Design/methodology/approach
SSB characteristics, based on resource dependence theory, influence tax avoidance, including SSB size, educational level, expertise, reputation, remuneration and turnover. The samples were obtained from Islamic banks in Indonesia and Malaysia (2010–2020) using the data panel method.
Findings
Islamic banks avoid taxes through the effective tax rate and book tax difference. SSBs who have more expertise play a role in investigating the complexity of tax avoidance, and SSB reputation, who is a member of the Islamic bank regulator, understands immorality, resulting in reduced tax avoidance.

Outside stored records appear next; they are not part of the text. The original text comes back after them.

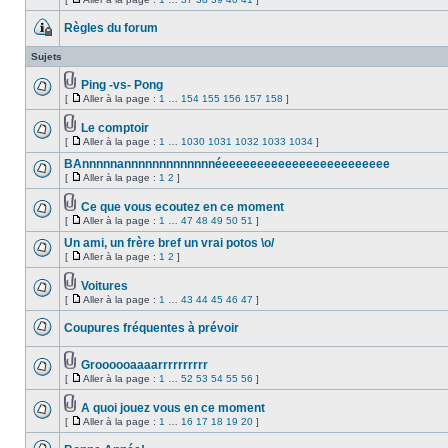
Aucun
joint(s)
Aller
message
à
non
Règles du forum
la
lu
Ce
page
sujet
Sujets
est
verrouillé,
Ping -vs- Pong
vous
Fichier(s)
ne
[
Aller à la page :
1
…
154
155
156
157
158
]
Aucun
joint(s)
pouvez
Aller
message
pas
à
non
Le comptoir
modifier
la
lu
Fichier(s)
de
page
[
Aller à la page :
1
…
1030
1031
1032
1033
1034
]
Aucun
joint(s)
Aller
messages
message
à
ou
BAnnnnnannnnnnnnnnnnnéeeeeeeeeeeeeeeeeeeeeeeee
non
la
poster
lu
[
Aller à la page :
1
2
]
Aucun
page
de
Aller
message
réponse.
à
non
Ce que vous ecoutez en ce moment
la
lu
Fichier(s)
page
[
Aller à la page :
1
…
47
48
49
50
51
]
Aucun
joint(s)
Aller
message
à
Un ami, un frère bref un vrai potos \o/
non
la
lu
[
Aller à la page :
1
2
]
Aucun
page
Aller
message
à
non
Voitures
la
lu
Fichier(s)
page
[
Aller à la page :
1
…
43
44
45
46
47
]
Aucun
joint(s)
Aller
message
à
non
Coupures fréquentes à prévoir
la
lu
Aucun
page
message
non
Groooooaaaarrrrrrrrrr
lu
Fichier(s)
[
Aller à la page :
1
…
52
53
54
55
56
]
Aucun
joint(s)
Aller
message
à
non
A quoi jouez vous en ce moment
la
lu
Fichier(s)
page
[
Aller à la page :
1
…
16
17
18
19
20
]
Aucun
joint(s)
Aller
message
à
non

Moreover, the recruitment system has been effective, as SSBs with more expertise have become more prevalent. Meanwhile, SSB from a Shari’ah background works only in regulated areas, simplifying Shari’ah compliance, in particular, attestation of financial reporting. A heavy workload is created by cross-membership, resulting in the neglect of the immoral value of tax avoidance. The calculation of tax avoidance also includes remuneration and bank assets.
Practical implications
Given the uniqueness of Islamic banks contributing to social welfare, tax regulators need to review the appropriateness of fees that can be treated as taxes. Tax regulators can join hands with Islamic bank regulators on this review.
Originality/value
To the best of the authors’ knowledge, this study is one of the first to examine the characteristics of SSBs and Islamic banks on tax avoidance. Separating Islamic banks by country enriches the analysis.